Hester v. Keith

1 Ala. 316 | Ala. | 1840

COLLIER, C. J.

— The eighth section of the act of 1807, “concerning executions, and for the relief of insolvent debtors,” (Aik. Dig. 165,) enacts that “no writ of fieri facias, or other writ or execution, shall bind the property of the goods, against which such writ issued forth, but from the time such writ shall be delivered to the sheriff, undersheriff, coroner, or other officer, to be executed; and for the better manifestation of said time, such sheriff, coroner, his deputy or agent, shall, upon the receipt of any such writ, without fee for doing the same, endorse upon t'he back thereof the day of the month and year, when he received the same; and if two, or more writs shall be delivered against the same person on the same day, that which was first delivered shall be first satisfied.” The statute then enacts a penalty against the officer holding an execution, for a neglect of the duty it enjoins, and in addition, declares that he shall be liable to the action of the party aggrieved by the omission.

This act, in requiring the the endorsement of the reception of an execution, must be regarded as director}', and its non-observance by an officer in whose hands an execution is placed, cannot prejudice a plaintiff. The lien attaches, as soon as the execution is received, and the noting upon it the day of its receipt, is only intended to evidence the fact. But the requisition of the statute will not exclude all other proof; and it is competent to show the precise lime the execution was delivered to the officer. That such is a proper construction of the act, is apparent from its terms, which declares that the lien shall become operative from the delivery of the execution; and that the execution first delivered, shall be first satisfied.

If then, the original execution was received by the sheriff, a lien immediately attached upon the property of McCown & Conrow, in order to its satisfaction, and it was incompetent for the clerk and sheriff to vacate it, by substituting a copy in its stead. True, we have a statute which authorizes a plaintiff to have several executions at the same time, (under some circumstances) upon the same judgment; but there is no law which approves the proceedings of the clerk and sheriff’ in the present case.

*319The condition of the bond taken by the clerk on issuing the supersedeas, is clearly variant from that prescribed by law.
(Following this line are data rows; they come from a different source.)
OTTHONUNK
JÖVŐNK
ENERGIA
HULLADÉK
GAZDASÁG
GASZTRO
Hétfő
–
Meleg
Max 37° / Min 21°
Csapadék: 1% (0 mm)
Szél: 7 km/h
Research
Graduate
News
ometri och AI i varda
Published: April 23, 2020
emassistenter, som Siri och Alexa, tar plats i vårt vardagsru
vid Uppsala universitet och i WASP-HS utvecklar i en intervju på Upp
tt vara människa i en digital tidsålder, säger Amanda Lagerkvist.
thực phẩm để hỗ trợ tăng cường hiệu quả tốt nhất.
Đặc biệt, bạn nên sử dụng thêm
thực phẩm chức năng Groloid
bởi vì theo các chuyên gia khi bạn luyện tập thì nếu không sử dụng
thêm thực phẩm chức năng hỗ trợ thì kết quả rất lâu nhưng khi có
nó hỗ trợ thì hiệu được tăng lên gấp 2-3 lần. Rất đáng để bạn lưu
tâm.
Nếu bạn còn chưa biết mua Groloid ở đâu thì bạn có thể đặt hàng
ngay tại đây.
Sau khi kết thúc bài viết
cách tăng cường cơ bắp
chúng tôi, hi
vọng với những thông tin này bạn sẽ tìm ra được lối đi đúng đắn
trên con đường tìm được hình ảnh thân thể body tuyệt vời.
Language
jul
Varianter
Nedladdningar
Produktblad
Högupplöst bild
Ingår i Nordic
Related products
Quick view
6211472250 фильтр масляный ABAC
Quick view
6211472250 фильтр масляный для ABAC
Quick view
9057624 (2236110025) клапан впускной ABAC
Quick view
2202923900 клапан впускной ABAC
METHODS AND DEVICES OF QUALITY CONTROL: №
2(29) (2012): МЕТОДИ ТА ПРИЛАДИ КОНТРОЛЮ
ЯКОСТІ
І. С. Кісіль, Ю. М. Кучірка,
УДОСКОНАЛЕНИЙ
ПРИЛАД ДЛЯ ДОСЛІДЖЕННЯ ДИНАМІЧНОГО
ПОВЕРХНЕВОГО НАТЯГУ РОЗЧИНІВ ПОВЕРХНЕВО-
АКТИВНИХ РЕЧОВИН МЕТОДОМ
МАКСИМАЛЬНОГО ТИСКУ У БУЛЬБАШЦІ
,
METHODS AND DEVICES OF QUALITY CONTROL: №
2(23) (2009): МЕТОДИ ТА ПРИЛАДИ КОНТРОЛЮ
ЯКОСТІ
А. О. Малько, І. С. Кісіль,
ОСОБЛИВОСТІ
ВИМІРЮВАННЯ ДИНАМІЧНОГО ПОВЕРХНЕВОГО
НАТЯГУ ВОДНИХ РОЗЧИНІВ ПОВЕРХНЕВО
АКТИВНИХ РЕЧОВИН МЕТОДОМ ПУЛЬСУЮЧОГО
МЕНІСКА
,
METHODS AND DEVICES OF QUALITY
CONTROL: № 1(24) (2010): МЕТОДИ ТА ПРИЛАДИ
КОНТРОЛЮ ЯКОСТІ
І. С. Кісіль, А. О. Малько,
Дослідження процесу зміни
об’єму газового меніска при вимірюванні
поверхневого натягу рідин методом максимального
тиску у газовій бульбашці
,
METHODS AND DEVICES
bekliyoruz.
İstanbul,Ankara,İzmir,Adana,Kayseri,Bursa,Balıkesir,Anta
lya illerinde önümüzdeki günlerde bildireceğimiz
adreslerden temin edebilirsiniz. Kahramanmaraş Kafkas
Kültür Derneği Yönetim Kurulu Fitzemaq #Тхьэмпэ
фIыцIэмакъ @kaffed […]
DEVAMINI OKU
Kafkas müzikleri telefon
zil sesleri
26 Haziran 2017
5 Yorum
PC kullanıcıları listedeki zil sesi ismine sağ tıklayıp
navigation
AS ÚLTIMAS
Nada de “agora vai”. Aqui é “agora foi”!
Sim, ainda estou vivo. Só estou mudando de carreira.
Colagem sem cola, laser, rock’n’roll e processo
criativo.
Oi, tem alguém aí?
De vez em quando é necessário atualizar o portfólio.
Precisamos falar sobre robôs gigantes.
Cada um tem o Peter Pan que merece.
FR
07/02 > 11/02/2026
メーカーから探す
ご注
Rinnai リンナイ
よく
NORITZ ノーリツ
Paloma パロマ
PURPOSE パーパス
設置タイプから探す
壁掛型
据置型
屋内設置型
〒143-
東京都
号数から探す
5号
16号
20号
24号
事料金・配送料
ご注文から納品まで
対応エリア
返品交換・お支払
The statute requires that the bond be “conditioned to pay and satisfy to the said plaintiff, or plaintiffs, the sum of money specied in said execution, together with interest and costs, in case the supersedeas shall be set aside or annulled.” (Aik. Dig. 165.) The bond executed in this case, is conditioned that Alexander McCown shall well and truly pay and satisfy such judgment as should be rendered by the county court. The bond given and that required are then materially different; and consequently, the surety of McCown & Conrow, is not liable to a judgment, as the act prescribes; yet, as the defendants have been delayed in the collection of their execution, by the bond that was executed, there is a sufficient consideration to sustain it, and it must be regarded as imposing a legal obligation at common law, so long as the judgment of the county court remains unreversed.

As the present is a case of no intrinsic difficulty, we have thought it proper to express an opinion upon the question raised upon the record, though wc are constrained to repudiate the cause. Upon looking into the judgment, we discover that David Hester, who is made a plaintiff by the writ of error, is not a party to the judgment. For the misjoinder, the writ of error is dismissed.